Imagine if your computer could heal itself when attacked

Computer, heal thyself! With menacing bugs and viruses floating around the internet, such a command would be useful. In fact, it may be moving toward reality.

A glimpse of "self-healing" computers unfolded in a massive Las Vegas ballroom Thursday night, and the moment evoked crucial leaps in computer development, such as when IBM's Deep Blue beat a reigning world master at chess in 1997 and more recent experiments with computerized self-driving cars.

The challenge on the stage was for seven competing teams to set their supercomputers loose against one another, protecting their own systems and attacking others. They faced some of the most daunting digital viruses known to humans, and the computers acted autonomously to find, diagnose and fix software flaws.

Judges announced Friday morning that a team of academics and hackers once affiliated with Carnegie Mellon University in Pittsburgh had snatched the $2 million top prize.

"I can say with certainty that a spark was lit today, and we have proven that this autonomy is possible," said Mike Walker, program manager for the Defense Advanced Research Projects Agency, the Pentagon's visionary "mad science" agency, which hosted the Cyber Grand Challenge.

The implications could be far-reaching as the world moves into the "internet of things," in which automobiles, lighting systems, medical devices and even coffeepots become subject to virus attacks. As it is now, computer vulnerabilities can remain undetected for months, and require tedious work of searching through complex computer programs to patch the problems. A successful "self-healing" prototype could transform the way cybersecurity is conducted.

Touted as the world's first all-machine hacking tournament, the challenge drew more than 100 teams in qualifying rounds, leading to Thursday night's seven-team faceoff. For some 5,000 techies in attendance at Bally's Paris Las Vegas Conference Center, it was geek nirvana.

Rival computers faced an escalating array of attacks, starting with the Morris worm, which appeared in 1988, moving to the SQL Slammer, which infected 75,000 computers in 10 minutes in 2003, on to the .lnk bug from 2010 and facing onslaughts from other nasty fresh digital critters.

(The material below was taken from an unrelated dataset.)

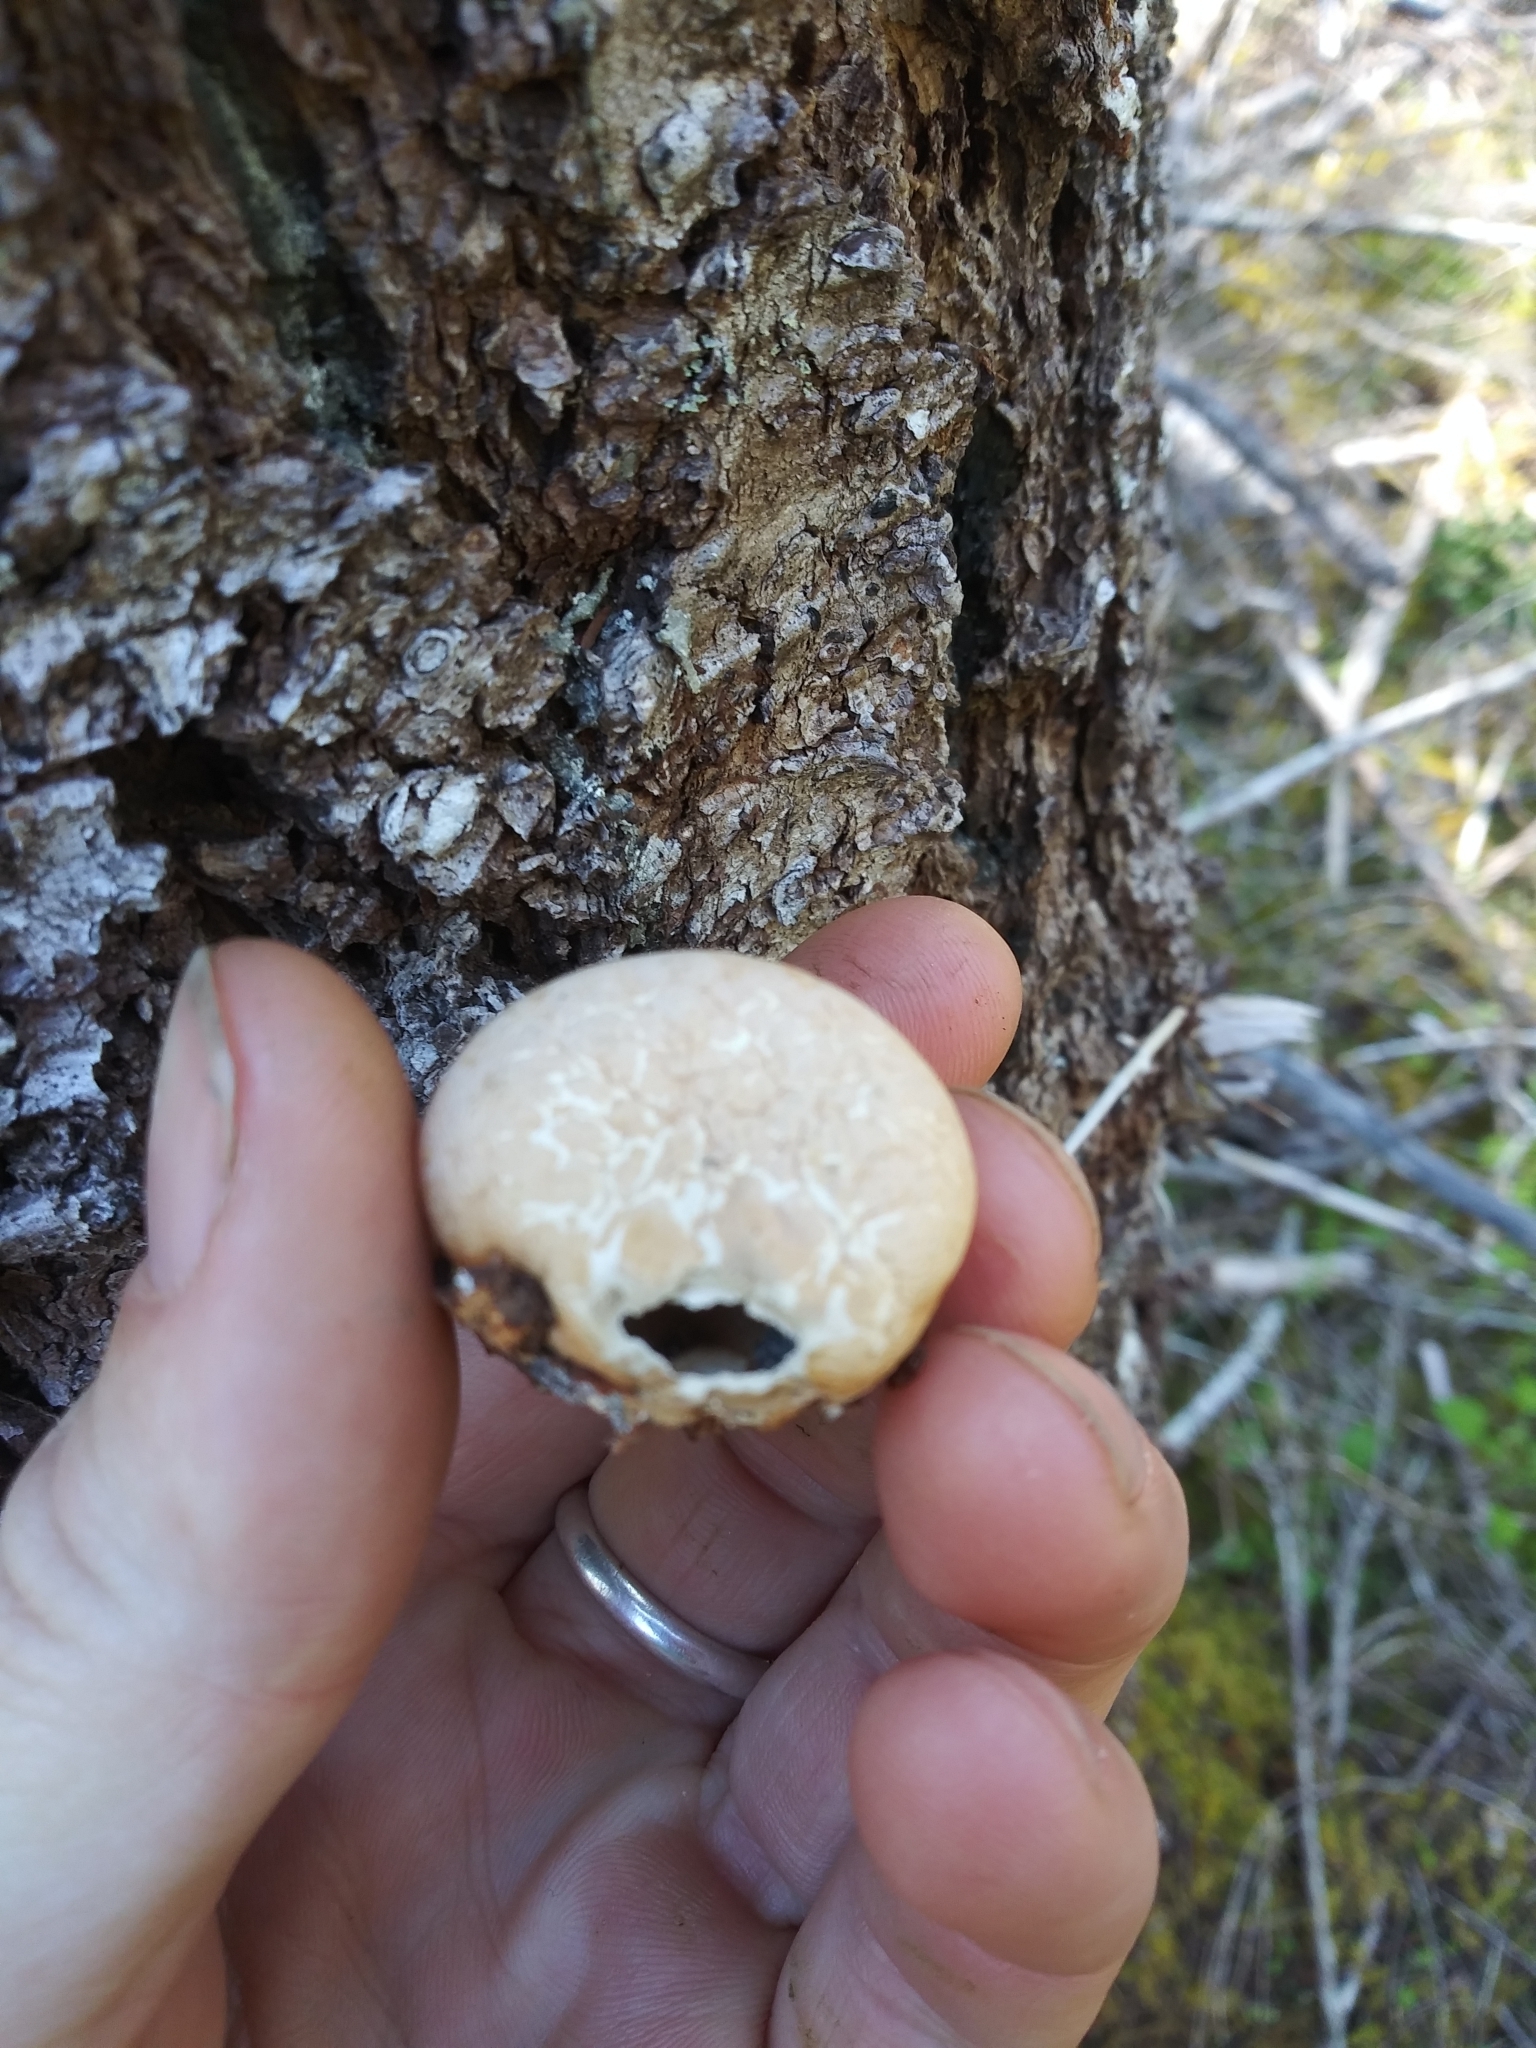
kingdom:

Most teams were coding nonstop in the days leading to the tournament, and exhaustion marked the final chapter as much as excitement.


"I'm going to sleep," said Dr. David Melski, a leader of Team TechX, which took the $1 million second prize as the tournament closed. Melski's day job is vice president of research at GrammaTech Inc., a tech spinoff from Cornell University in Ithaca, New York.

Competitors said they had no doubt that teaching computers to heal themselves would be a major step.

"Every day, we trust more and more parts of our lives to computers, to software. ... We want this to be safe," said Thanassis Avgerinos, a leader of the winning ForAllSecure team.

Another member, Ryan Goulden, said computers operated at far greater speeds than human hackers and that computers would outwit them if autonomous cybersecurity became viable.

"If you can patch faster than humans can exploit, then you've solved hacking, right?" Goulden said.

Designing the software for the competing teams was arduous.

"We're talking about dozens of thousands of lines of code, maybe 60,000 lines," said Giovanni Vigna, an Italian professor of computer science at the University of California at Santa Barbara, who led the third-place finisher, Team ShellPhish.

At his lab, Vigna recruited researchers from Russia, India, China, Germany and Italy - "14 people, I would say 60 hours a week for at least three months. We put it together, fueled by sushi."

While computers are fast at examining all mathematical possibilities, programmers still struggle to emulate coding akin to human intuition to find problems and speed solutions.

The supercomputers were lit up in pastel colors on a stage in the ballroom. They bore names like Galactica, Xandra, Mech-Phish, Crspy, Jima, Mayhem and Rubeus. Some 180 tons of water flowed through pipes under the racks holding the supercomputers to keep them cool.

Organizers cautioned that it may take years of development before ordinary smaller computers can fend off attacks by themselves.

"There's still a huge gap between (achievements at the event) and being able to roll it out across enterprise networks tomorrow," said John Launchbury, the director of the information innovation office at DARPA.

Nonetheless, the Pentagon agency has a track record of stimulating breakthrough technologies, including GPS navigation systems, stealth technology and the internet itself.

It has periodically offered prize money for challenges as a way to draw innovators, researchers and dreamers across disciplines to hunt for novel, risky approaches without knowing whether a solution can be found. Other prizes have been offered in robotics development and self-driving cars.

"This is the magic of challenges. Challenges are not the right solution to every problem," said Walker, a former computer vulnerability researcher. "They're a great solution when a technology is on the horizon at the edge of feasibility and needs integration with a bunch of existing cutting-edge technologies."

Like many such breakthroughs, usage can toggle between benign and aggressive aims. Walker acknowledged that self-healing computers could be used for offensive purposes.

"But the difference between offensive use and defensive use is the difference between secrecy and openness," Walker said.

Vigna of Team ShellPhish said his group would make its software public, and other teams in the challenge were expected to do the same.